Kutipan Halaman ::
Baca berita tanpa iklan. Gabung Kompas.com+
Jalu Priambodo

Direktur Eksekutif Lembaga Kajian INSTRAT.

Mengapa Koalisi Pimpinan PDIP Dapat Mengalahkan Ahok?

Kompas.com - 11/08/2016, 06:30 WIB
Anda bisa menjadi kolumnis !
Kriteria (salah satu): akademisi, pekerja profesional atau praktisi di bidangnya, pengamat atau pemerhati isu-isu strategis, ahli/pakar di bidang tertentu, budayawan/seniman, aktivis organisasi nonpemerintah, tokoh masyarakat, pekerja di institusi pemerintah maupun swasta, mahasiswa S2 dan S3. Cara daftar baca di sini
EditorHeru Margianto

Kontestasi Pilkada DKI terjadi dalam beberapa fase. Fase pertama berupa penentuan koalisi dan pasangan calon, dilanjutkan dengan masa kampanye dan diakhiri dengan pemungutan suara.

Akan tetapi, jika menilik pada singkatnya masa kampanye yang disediakan serta semakin banyak batasan dalam melakukan kampanye saat ini, maka fase pertama dapat dikatakan memiliki pengaruh cukup besar bagi penentuan hasil pilkada.

Entri ::
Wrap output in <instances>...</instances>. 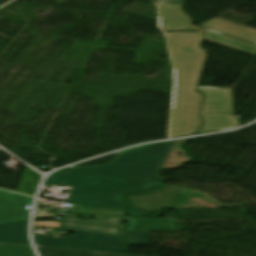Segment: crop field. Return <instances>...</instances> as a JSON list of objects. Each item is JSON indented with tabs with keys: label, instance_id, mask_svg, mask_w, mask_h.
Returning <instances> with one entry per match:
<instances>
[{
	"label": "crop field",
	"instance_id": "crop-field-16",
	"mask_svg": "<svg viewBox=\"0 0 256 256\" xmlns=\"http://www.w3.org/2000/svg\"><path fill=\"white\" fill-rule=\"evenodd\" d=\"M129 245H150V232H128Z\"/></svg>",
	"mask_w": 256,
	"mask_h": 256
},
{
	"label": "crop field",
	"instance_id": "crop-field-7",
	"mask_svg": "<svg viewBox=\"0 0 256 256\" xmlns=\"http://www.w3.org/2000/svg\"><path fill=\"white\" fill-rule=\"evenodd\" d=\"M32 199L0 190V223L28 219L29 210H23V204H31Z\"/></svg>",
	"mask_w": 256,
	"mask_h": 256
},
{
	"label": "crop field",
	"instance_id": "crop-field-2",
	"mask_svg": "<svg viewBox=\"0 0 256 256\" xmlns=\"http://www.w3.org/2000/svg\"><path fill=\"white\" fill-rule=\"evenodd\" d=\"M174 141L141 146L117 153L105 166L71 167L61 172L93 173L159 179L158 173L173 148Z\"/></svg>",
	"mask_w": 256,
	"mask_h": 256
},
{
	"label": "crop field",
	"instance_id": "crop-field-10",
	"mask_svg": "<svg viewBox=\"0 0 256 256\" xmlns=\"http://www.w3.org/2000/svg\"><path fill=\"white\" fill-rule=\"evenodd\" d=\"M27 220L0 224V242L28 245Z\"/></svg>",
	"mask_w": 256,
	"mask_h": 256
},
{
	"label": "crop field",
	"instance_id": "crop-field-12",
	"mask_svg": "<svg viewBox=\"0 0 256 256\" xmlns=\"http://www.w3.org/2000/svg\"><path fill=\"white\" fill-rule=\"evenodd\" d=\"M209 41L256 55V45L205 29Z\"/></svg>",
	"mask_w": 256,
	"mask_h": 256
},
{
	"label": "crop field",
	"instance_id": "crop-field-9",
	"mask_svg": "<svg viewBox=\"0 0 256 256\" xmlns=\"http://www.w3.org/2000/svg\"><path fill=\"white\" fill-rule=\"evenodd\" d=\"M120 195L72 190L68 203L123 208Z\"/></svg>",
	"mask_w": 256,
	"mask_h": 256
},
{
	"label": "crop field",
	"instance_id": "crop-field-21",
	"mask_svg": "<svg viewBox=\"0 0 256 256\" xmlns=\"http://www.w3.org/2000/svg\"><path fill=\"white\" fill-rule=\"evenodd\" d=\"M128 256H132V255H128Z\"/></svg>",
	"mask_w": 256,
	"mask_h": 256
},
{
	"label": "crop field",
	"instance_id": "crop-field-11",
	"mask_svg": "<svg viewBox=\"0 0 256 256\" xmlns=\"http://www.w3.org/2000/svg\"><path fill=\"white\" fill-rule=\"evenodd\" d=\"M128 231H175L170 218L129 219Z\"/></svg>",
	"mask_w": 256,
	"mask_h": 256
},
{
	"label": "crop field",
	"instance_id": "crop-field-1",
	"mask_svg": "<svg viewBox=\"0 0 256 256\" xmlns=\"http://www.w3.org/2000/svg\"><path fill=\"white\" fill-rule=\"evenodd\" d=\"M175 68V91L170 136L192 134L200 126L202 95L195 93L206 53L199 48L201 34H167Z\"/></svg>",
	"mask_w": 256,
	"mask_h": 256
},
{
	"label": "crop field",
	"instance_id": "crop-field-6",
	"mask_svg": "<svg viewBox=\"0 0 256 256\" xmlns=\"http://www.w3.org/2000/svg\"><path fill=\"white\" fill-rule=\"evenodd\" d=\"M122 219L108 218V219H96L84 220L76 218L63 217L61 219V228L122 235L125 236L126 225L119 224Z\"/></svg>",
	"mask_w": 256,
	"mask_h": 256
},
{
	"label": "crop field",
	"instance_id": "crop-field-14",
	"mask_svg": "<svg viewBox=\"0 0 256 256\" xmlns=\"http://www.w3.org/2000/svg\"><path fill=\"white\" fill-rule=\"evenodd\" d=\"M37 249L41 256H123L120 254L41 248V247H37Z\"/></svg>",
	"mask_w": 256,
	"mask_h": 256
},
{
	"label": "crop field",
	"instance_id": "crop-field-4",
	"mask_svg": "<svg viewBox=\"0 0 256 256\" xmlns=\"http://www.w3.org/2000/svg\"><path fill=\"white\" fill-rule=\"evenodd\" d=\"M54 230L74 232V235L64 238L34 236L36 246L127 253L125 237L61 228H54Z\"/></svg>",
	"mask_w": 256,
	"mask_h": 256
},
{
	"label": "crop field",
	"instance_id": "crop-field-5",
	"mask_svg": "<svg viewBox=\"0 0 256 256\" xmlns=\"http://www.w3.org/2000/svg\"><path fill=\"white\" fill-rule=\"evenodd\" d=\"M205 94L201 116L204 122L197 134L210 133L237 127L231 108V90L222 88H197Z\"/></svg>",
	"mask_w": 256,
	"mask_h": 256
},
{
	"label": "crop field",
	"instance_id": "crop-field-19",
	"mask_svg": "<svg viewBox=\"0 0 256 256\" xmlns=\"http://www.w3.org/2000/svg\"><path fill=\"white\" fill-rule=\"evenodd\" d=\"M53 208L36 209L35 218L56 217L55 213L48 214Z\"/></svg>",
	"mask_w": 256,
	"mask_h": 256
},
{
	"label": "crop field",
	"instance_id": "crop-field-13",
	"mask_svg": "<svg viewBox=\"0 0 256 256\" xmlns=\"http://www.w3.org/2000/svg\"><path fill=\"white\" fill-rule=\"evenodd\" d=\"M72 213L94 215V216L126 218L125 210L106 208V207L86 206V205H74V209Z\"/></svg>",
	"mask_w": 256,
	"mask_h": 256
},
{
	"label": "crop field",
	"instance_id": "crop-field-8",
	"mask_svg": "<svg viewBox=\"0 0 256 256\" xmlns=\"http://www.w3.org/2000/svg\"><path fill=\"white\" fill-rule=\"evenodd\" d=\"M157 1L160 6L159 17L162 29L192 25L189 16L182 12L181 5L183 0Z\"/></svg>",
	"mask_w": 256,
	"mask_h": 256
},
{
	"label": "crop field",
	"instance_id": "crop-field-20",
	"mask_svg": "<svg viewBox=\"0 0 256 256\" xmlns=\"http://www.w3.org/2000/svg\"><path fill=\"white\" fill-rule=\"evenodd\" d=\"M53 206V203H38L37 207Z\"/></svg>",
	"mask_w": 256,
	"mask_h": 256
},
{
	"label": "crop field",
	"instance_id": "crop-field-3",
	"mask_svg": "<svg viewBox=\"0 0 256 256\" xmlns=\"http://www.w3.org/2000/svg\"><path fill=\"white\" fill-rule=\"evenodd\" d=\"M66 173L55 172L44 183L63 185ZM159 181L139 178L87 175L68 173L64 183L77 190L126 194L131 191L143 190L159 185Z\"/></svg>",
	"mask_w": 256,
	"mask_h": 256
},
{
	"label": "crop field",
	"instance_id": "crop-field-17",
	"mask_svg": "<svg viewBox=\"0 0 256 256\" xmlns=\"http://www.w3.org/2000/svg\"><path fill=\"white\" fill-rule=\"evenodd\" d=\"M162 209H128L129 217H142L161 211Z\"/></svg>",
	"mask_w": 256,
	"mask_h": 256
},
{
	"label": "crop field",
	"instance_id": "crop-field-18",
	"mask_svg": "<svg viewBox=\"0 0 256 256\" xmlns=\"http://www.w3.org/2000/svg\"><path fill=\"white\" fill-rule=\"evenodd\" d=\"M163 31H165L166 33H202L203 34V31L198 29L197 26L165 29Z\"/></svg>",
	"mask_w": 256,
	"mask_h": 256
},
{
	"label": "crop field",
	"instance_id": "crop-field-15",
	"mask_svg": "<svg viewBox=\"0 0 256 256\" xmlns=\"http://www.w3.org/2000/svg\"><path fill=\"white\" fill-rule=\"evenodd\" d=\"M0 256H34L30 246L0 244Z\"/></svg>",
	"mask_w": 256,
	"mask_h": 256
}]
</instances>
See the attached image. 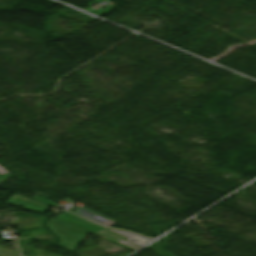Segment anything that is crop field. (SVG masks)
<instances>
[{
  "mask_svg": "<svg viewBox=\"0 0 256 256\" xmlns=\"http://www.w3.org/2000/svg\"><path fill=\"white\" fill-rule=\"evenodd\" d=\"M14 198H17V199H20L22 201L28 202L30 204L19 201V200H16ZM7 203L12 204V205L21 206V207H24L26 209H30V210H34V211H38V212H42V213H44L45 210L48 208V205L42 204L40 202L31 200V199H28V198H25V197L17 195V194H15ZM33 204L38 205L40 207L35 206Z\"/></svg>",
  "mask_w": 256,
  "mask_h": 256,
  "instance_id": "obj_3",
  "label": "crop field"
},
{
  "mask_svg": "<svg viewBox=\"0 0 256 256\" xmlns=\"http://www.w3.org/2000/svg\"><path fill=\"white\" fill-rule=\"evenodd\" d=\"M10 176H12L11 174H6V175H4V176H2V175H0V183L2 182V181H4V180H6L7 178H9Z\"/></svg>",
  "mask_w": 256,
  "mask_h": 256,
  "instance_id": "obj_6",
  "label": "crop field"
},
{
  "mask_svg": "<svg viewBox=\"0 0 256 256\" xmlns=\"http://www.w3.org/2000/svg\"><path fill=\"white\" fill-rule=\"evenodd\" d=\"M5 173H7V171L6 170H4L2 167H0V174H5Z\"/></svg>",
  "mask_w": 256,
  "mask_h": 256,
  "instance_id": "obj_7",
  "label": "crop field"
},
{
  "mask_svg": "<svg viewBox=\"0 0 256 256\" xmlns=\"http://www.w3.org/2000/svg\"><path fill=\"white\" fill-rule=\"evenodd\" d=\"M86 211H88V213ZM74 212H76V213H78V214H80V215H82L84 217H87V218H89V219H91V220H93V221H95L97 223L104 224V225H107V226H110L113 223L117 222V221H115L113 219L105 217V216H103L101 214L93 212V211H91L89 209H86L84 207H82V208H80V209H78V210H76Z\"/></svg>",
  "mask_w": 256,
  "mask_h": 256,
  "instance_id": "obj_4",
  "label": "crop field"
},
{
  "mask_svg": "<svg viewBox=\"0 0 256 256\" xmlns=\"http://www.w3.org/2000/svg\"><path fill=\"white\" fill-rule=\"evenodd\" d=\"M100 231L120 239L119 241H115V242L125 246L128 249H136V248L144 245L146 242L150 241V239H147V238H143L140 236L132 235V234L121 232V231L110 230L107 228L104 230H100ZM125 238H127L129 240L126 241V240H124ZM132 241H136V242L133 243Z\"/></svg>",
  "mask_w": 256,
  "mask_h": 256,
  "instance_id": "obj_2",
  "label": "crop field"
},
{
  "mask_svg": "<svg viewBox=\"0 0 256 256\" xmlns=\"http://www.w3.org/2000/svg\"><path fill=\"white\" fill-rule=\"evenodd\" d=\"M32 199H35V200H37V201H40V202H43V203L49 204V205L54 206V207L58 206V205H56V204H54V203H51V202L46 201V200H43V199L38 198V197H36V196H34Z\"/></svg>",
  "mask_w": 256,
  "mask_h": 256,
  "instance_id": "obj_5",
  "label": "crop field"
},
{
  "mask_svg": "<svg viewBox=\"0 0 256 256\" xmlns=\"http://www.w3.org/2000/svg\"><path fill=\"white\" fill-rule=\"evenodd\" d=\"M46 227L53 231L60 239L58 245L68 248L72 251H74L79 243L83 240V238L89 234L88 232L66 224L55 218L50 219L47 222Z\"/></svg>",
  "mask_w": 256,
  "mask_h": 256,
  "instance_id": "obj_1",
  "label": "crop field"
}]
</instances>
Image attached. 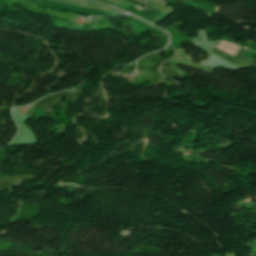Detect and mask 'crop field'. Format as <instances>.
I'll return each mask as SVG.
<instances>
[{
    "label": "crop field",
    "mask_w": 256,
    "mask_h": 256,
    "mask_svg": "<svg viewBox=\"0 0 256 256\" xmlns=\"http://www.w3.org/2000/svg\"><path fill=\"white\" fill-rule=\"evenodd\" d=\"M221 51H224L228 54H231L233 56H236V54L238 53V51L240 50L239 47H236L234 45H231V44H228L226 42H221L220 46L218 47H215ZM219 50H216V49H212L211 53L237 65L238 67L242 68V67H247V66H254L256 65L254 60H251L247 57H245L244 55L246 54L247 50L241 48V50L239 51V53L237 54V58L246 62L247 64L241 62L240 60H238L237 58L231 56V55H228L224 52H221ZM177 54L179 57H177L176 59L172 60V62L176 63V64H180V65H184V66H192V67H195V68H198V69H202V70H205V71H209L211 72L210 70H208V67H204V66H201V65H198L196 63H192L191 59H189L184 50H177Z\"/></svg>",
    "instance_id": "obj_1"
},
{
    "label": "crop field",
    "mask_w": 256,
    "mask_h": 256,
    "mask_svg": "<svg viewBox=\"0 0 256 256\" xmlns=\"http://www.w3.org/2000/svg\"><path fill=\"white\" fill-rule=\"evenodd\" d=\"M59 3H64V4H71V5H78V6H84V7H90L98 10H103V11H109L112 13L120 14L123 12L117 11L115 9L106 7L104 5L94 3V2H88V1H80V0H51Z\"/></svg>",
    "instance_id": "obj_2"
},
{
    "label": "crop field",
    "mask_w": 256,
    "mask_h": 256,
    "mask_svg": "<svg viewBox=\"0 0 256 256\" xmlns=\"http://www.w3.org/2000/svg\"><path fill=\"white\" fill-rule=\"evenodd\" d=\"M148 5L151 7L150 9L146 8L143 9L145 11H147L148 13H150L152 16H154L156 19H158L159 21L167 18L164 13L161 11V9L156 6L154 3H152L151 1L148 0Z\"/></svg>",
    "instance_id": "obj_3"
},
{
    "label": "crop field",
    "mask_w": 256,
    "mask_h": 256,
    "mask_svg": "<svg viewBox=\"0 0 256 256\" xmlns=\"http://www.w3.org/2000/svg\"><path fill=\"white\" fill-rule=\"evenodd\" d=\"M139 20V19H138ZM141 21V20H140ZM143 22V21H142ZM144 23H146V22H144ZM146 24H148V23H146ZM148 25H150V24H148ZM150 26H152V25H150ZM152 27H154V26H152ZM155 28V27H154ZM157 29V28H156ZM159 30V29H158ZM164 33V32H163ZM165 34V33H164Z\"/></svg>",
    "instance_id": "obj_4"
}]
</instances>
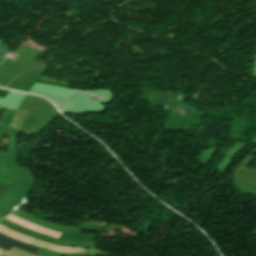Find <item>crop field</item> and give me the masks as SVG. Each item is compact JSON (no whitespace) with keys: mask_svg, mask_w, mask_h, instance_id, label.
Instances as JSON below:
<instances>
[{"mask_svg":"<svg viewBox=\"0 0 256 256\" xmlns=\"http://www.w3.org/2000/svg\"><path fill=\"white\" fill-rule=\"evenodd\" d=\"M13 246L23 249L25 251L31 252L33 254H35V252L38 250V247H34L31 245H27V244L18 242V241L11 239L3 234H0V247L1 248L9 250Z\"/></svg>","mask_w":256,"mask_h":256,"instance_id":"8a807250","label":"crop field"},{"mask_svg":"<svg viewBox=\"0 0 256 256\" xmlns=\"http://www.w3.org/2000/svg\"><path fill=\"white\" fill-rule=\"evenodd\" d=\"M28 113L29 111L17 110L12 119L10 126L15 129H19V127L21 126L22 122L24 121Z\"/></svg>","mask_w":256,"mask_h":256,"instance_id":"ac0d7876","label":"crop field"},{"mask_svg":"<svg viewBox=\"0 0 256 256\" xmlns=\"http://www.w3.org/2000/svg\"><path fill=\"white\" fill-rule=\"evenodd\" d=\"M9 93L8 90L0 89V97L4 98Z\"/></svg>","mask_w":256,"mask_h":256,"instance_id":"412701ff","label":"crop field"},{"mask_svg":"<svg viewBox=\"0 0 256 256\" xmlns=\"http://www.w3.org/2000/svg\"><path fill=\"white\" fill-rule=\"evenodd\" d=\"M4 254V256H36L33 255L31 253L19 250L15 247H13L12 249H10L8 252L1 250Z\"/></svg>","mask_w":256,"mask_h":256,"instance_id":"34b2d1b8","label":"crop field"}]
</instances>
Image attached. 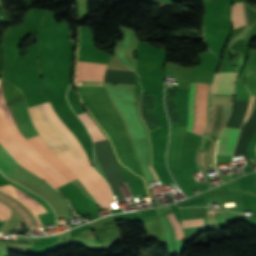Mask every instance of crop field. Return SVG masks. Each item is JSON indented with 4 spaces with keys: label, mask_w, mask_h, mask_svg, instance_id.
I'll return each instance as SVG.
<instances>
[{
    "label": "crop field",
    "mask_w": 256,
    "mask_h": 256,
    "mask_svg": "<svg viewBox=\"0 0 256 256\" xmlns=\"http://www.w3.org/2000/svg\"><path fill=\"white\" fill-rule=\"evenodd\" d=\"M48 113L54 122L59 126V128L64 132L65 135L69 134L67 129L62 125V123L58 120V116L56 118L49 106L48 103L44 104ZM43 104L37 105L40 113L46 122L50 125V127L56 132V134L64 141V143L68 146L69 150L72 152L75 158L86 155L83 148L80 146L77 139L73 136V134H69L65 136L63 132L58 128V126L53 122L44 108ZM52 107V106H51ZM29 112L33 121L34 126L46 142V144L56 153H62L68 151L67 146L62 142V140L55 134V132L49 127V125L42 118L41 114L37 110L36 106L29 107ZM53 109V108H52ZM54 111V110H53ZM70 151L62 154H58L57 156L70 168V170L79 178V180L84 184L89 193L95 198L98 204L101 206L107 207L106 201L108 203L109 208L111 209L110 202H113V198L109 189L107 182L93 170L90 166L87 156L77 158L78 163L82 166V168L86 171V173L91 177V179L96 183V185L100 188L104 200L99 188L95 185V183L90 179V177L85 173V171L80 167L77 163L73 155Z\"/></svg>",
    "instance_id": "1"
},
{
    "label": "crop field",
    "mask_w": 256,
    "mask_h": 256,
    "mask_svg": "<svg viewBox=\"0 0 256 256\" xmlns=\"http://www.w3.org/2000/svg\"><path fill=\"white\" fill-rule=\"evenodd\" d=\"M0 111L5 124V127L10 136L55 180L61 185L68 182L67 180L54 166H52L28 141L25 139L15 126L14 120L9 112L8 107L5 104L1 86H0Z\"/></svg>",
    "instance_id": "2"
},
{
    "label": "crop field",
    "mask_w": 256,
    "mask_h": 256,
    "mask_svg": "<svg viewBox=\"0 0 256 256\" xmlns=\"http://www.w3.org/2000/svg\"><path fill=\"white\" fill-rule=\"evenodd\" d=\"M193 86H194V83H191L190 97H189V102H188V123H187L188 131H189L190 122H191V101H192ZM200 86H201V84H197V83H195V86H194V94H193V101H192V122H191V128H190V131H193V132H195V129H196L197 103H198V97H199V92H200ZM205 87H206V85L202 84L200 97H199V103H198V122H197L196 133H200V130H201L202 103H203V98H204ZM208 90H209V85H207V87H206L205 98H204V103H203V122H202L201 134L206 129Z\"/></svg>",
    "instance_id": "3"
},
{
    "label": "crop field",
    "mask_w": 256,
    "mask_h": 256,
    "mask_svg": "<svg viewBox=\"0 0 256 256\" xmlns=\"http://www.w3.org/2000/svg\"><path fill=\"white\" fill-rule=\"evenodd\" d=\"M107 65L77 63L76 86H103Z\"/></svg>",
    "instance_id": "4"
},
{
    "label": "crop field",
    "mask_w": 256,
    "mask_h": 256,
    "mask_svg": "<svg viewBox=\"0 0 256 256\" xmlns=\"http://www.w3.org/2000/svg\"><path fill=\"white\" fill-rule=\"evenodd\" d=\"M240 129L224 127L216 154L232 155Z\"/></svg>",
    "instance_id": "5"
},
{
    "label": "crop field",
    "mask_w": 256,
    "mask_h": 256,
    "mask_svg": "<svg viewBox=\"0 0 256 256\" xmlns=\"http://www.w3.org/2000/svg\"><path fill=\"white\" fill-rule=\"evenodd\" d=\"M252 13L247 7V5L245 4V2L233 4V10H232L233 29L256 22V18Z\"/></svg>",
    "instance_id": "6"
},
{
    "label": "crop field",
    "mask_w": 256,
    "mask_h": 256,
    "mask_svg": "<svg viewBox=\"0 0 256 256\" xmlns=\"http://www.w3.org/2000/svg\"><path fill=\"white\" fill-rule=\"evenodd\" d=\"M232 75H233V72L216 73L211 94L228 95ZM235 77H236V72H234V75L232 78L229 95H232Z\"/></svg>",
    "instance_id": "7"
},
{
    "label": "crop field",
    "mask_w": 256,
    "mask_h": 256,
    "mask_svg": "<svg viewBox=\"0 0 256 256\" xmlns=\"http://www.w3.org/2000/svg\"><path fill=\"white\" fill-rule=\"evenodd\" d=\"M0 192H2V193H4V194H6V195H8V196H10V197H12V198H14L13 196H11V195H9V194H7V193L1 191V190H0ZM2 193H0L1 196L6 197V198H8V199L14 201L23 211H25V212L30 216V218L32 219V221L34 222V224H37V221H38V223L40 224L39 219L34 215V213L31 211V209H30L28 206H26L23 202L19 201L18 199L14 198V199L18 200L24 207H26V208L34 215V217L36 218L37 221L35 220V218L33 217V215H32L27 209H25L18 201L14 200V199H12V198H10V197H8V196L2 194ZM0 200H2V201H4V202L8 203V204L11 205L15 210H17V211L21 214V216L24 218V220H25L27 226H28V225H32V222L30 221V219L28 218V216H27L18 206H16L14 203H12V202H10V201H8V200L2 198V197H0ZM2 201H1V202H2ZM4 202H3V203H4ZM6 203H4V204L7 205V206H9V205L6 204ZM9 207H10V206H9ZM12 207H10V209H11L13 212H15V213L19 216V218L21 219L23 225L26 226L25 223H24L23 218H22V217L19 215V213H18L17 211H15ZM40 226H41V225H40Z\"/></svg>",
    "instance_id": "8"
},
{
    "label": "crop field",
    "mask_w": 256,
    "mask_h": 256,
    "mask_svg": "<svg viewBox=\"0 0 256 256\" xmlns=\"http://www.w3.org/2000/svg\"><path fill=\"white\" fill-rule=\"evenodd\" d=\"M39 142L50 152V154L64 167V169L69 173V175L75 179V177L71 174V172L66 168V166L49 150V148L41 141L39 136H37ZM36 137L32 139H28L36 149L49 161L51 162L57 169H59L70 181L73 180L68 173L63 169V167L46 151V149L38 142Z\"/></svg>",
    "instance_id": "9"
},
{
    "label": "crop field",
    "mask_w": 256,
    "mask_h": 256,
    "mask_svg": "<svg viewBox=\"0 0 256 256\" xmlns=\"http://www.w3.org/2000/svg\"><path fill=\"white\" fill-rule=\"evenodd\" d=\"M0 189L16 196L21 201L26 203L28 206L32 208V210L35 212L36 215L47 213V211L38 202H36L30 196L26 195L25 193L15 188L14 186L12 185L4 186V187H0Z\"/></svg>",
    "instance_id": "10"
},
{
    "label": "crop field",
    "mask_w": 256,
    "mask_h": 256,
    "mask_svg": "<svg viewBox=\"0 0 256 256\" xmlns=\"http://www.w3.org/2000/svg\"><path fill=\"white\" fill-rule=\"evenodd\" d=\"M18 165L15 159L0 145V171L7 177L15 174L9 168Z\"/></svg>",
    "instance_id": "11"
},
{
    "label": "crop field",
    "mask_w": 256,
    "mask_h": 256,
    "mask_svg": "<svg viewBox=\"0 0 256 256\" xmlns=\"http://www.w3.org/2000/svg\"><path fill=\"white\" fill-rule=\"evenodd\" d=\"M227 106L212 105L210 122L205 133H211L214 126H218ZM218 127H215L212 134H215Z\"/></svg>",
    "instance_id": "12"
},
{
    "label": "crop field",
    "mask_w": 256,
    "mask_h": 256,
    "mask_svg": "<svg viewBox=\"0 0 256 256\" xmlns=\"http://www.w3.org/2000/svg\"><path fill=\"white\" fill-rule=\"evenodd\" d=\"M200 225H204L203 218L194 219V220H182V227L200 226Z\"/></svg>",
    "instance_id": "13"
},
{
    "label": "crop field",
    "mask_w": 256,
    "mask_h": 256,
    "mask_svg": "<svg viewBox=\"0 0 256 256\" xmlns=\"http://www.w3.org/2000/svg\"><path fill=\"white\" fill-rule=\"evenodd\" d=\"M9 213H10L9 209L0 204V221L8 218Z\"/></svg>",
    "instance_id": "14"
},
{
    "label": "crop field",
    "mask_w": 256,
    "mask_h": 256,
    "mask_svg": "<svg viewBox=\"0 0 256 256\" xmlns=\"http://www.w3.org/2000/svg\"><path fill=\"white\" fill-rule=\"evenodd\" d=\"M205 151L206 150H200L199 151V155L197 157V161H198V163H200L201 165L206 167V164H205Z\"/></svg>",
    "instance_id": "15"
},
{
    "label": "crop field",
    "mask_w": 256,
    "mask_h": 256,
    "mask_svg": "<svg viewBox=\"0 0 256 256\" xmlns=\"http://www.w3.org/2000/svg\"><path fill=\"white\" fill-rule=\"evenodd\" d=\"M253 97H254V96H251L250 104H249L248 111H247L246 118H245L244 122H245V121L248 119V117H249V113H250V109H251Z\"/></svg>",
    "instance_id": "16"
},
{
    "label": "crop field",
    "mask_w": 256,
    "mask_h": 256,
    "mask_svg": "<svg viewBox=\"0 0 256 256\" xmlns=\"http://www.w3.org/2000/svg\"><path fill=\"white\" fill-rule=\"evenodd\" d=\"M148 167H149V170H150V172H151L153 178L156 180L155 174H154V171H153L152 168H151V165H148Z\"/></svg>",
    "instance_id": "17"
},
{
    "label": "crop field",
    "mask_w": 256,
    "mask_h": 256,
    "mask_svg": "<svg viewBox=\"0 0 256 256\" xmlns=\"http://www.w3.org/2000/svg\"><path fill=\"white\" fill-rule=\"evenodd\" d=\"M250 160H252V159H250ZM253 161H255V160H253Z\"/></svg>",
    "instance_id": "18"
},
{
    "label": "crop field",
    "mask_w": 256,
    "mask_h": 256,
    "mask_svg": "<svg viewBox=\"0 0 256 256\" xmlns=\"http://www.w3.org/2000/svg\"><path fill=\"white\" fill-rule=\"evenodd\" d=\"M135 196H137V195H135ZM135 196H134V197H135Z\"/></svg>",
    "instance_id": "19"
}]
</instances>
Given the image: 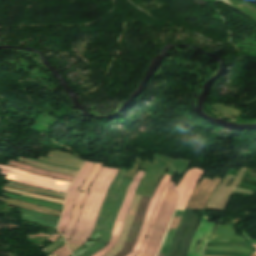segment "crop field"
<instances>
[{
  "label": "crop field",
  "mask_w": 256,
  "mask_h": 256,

Tugas :: Menurut kolom tentang Pilkada DKI, apa isi fase pertama kontestasi tersebut? Entri tidak berperan apa pun di sini.

Keluaran Lengkap :: Penentuan koalisi dan pasangan calon.